Tais Xavier Carvalho

Portuguese and Comparative Literature

Indiana University

“We Can Use Them to Create a Braid. And Dream of a Change” – Politics, Identity, and Culture in Ana Maria Machado’s and Ondjaki’s Children’s Literature

Tais Xavier Carvalho
Tais Xavier Carvalho, born and raised in Brasília, Brazil, received her Bachelor of Arts degree in English Language and Literature from Universidade de Brasília (UnB) in 2016 and her M.A. in Lusophone Literature from Indiana University in 2018. She is currently a Ph.D. student in the Portuguese Program in Indiana University pursuing a minor in Comparative Literature. During her studies at IU she developed an interest in children’s literature and wrote her master’s thesis, “We Can Use Them to Create a Braid.
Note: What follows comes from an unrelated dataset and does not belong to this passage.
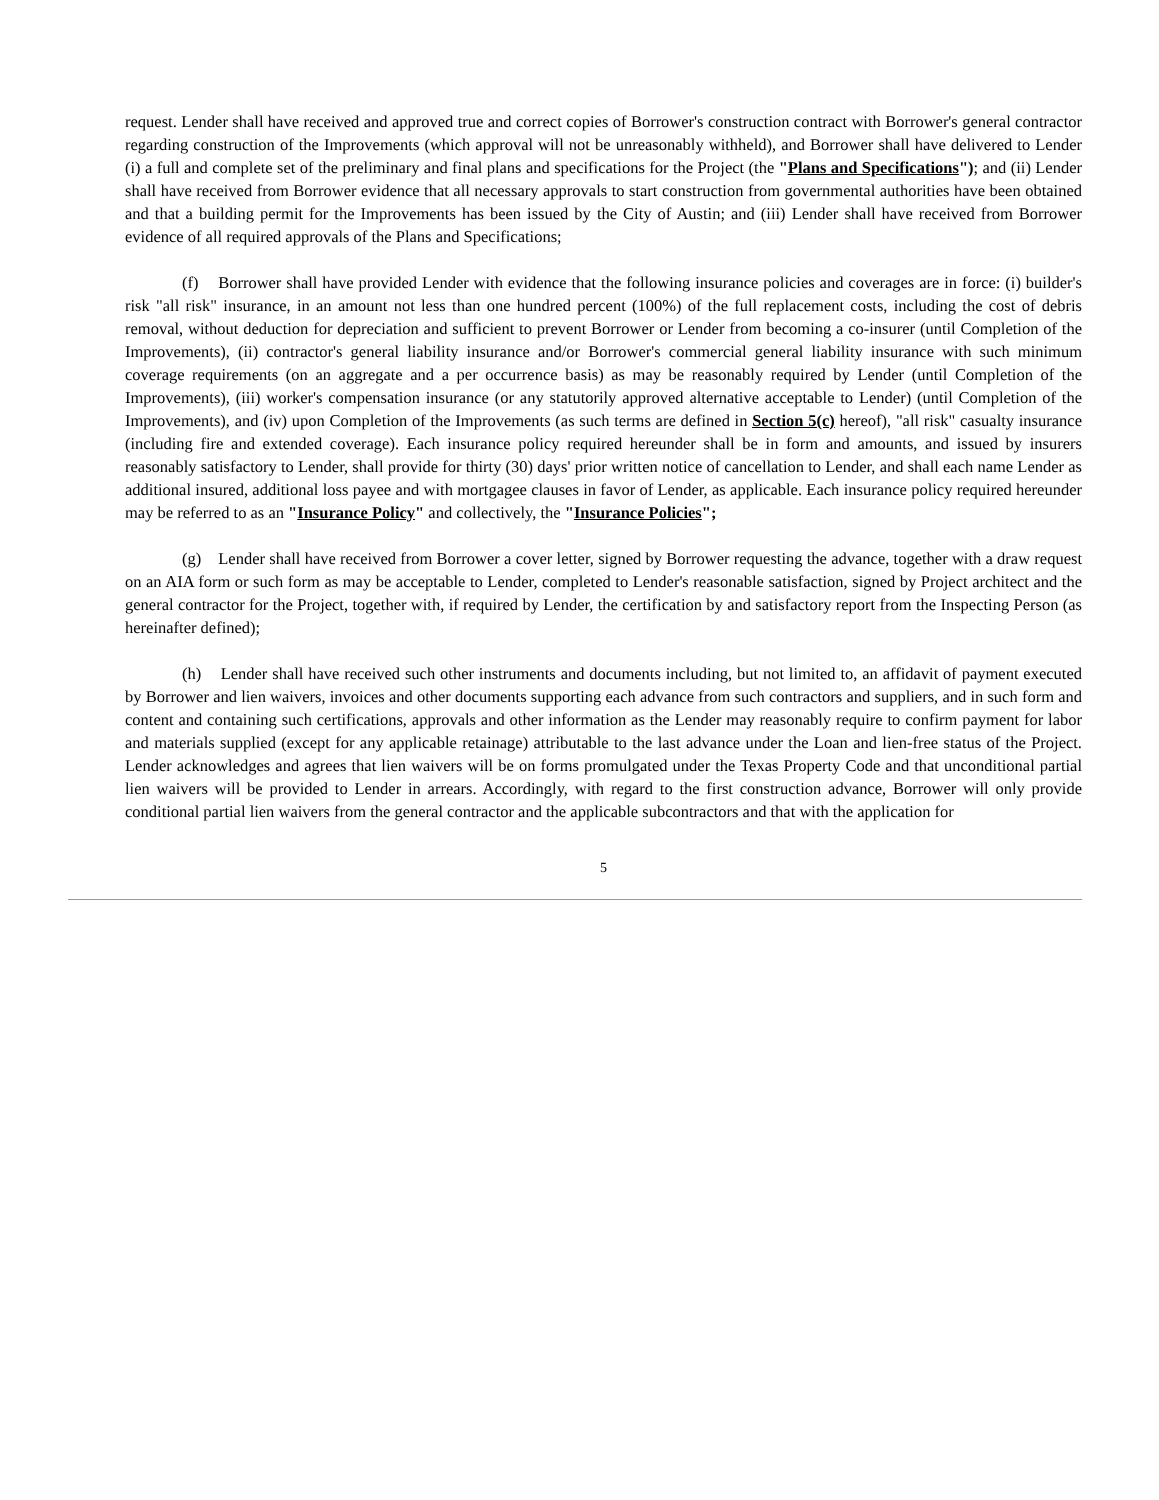request. Lender shall have received and approved true and correct copies of Borrower's construction contract with Borrower's general contractor regarding construction of the Improvements (which approval will not be unreasonably withheld), and Borrower shall have delivered to Lender (i) a full and complete set of the preliminary and final plans and specifications for the Project (the "Plans and Specifications"); and (ii) Lender shall have received from Borrower evidence that all necessary approvals to start construction from governmental authorities have been obtained and that a building permit for the Improvements has been issued by the City of Austin; and (iii) Lender shall have received from Borrower evidence of all required approvals of the Plans and Specifications;
(f) Borrower shall have provided Lender with evidence that the following insurance policies and coverages are in force: (i) builder's risk "all risk" insurance, in an amount not less than one hundred percent (100%) of the full replacement costs, including the cost of debris removal, without deduction for depreciation and sufficient to prevent Borrower or Lender from becoming a co-insurer (until Completion of the Improvements), (ii) contractor's general liability insurance and/or Borrower's commercial general liability insurance with such minimum coverage requirements (on an aggregate and a per occurrence basis) as may be reasonably required by Lender (until Completion of the Improvements), (iii) worker's compensation insurance (or any statutorily approved alternative acceptable to Lender) (until Completion of the Improvements), and (iv) upon Completion of the Improvements (as such terms are defined in Section 5(c) hereof), "all risk" casualty insurance (including fire and extended coverage). Each insurance policy required hereunder shall be in form and amounts, and issued by insurers reasonably satisfactory to Lender, shall provide for thirty (30) days' prior written notice of cancellation to Lender, and shall each name Lender as additional insured, additional loss payee and with mortgagee clauses in favor of Lender, as applicable. Each insurance policy required hereunder may be referred to as an "Insurance Policy" and collectively, the "Insurance Policies";
(g) Lender shall have received from Borrower a cover letter, signed by Borrower requesting the advance, together with a draw request on an AIA form or such form as may be acceptable to Lender, completed to Lender's reasonable satisfaction, signed by Project architect and the general contractor for the Project, together with, if required by Lender, the certification by and satisfactory report from the Inspecting Person (as hereinafter defined);
(h) Lender shall have received such other instruments and documents including, but not limited to, an affidavit of payment executed by Borrower and lien waivers, invoices and other documents supporting each advance from such contractors and suppliers, and in such form and content and containing such certifications, approvals and other information as the Lender may reasonably require to confirm payment for labor and materials supplied (except for any applicable retainage) attributable to the last advance under the Loan and lien-free status of the Project. Lender acknowledges and agrees that lien waivers will be on forms promulgated under the Texas Property Code and that unconditional partial lien waivers will be provided to Lender in arrears. Accordingly, with regard to the first construction advance, Borrower will only provide conditional partial lien waivers from the general contractor and the applicable subcontractors and that with the application for
5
And Dream of a Change” – Politics, Identity, and Culture in Ana Maria Machado’s and Ondjaki’s Children’s Literature, under the supervision of Dr. Luciana Namorato. The work analyzes the connection between Brazilian and Angolan political issues and children’s books written by Ana Maria Machado and Ondjaki and was selected for the University Graduate School Distinguished Master’s Thesis Award. For her Ph.D., Taís intends to keep doing research related to children’s literature written in Brazil during the military dictatorship.